= Goal of the exercise =
Pull every line from the records below and repeat each one word for word, in the same order.

---------- Recorded information

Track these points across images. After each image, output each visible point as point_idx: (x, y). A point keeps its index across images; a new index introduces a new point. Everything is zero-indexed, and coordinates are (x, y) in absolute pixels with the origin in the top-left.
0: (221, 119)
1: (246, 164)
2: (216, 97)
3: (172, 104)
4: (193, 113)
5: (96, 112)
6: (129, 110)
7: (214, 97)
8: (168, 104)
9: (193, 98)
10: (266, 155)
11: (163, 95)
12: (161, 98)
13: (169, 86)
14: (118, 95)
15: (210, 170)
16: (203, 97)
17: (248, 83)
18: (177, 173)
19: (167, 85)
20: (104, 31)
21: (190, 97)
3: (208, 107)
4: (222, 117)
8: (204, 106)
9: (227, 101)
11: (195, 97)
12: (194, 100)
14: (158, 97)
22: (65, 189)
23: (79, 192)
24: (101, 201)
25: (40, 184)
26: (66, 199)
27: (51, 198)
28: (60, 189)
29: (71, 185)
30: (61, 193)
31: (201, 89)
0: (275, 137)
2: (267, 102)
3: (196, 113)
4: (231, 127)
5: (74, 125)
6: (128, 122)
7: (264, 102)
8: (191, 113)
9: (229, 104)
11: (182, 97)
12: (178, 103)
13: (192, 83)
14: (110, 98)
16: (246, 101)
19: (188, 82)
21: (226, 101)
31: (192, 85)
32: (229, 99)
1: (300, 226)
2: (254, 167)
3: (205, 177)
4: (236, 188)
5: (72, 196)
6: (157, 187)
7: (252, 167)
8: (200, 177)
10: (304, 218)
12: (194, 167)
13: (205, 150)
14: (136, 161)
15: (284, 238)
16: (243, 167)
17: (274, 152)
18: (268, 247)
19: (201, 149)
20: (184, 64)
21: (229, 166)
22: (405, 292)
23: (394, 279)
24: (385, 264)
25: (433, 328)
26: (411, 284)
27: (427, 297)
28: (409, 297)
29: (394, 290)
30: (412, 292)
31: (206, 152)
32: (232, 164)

--------------------

= Answer to this problem =
Track these points across images. After each image, output each visible point as point_idx: (x, y). A point keeps its index across images; a new index introduces a new point. Everything is zero-indexed, and coordinates are (x, y) in absolute pixels with the origin in the top-left.
0: (221, 119)
1: (246, 164)
2: (216, 97)
3: (172, 104)
4: (193, 113)
5: (96, 112)
6: (129, 110)
7: (214, 97)
8: (168, 104)
9: (193, 98)
10: (266, 155)
11: (163, 95)
12: (161, 98)
13: (169, 86)
14: (118, 95)
15: (210, 170)
16: (203, 97)
17: (248, 83)
18: (177, 173)
19: (167, 85)
20: (104, 31)
21: (190, 97)
3: (208, 107)
4: (222, 117)
8: (204, 106)
9: (227, 101)
11: (195, 97)
12: (194, 100)
14: (158, 97)
22: (65, 189)
23: (79, 192)
24: (101, 201)
25: (40, 184)
26: (66, 199)
27: (51, 198)
28: (60, 189)
29: (71, 185)
30: (61, 193)
31: (201, 89)
0: (275, 137)
2: (267, 102)
3: (196, 113)
4: (231, 127)
5: (74, 125)
6: (128, 122)
7: (264, 102)
8: (191, 113)
9: (229, 104)
11: (182, 97)
12: (178, 103)
13: (192, 83)
14: (110, 98)
16: (246, 101)
19: (188, 82)
21: (226, 101)
31: (192, 85)
32: (229, 99)
1: (300, 226)
2: (254, 167)
3: (205, 177)
4: (236, 188)
5: (72, 196)
6: (157, 187)
7: (252, 167)
8: (200, 177)
10: (304, 218)
12: (194, 167)
13: (205, 150)
14: (136, 161)
15: (284, 238)
16: (243, 167)
17: (274, 152)
18: (268, 247)
19: (201, 149)
20: (184, 64)
21: (229, 166)
22: (405, 292)
23: (394, 279)
24: (385, 264)
25: (433, 328)
26: (411, 284)
27: (427, 297)
28: (409, 297)
29: (394, 290)
30: (412, 292)
31: (206, 152)
32: (232, 164)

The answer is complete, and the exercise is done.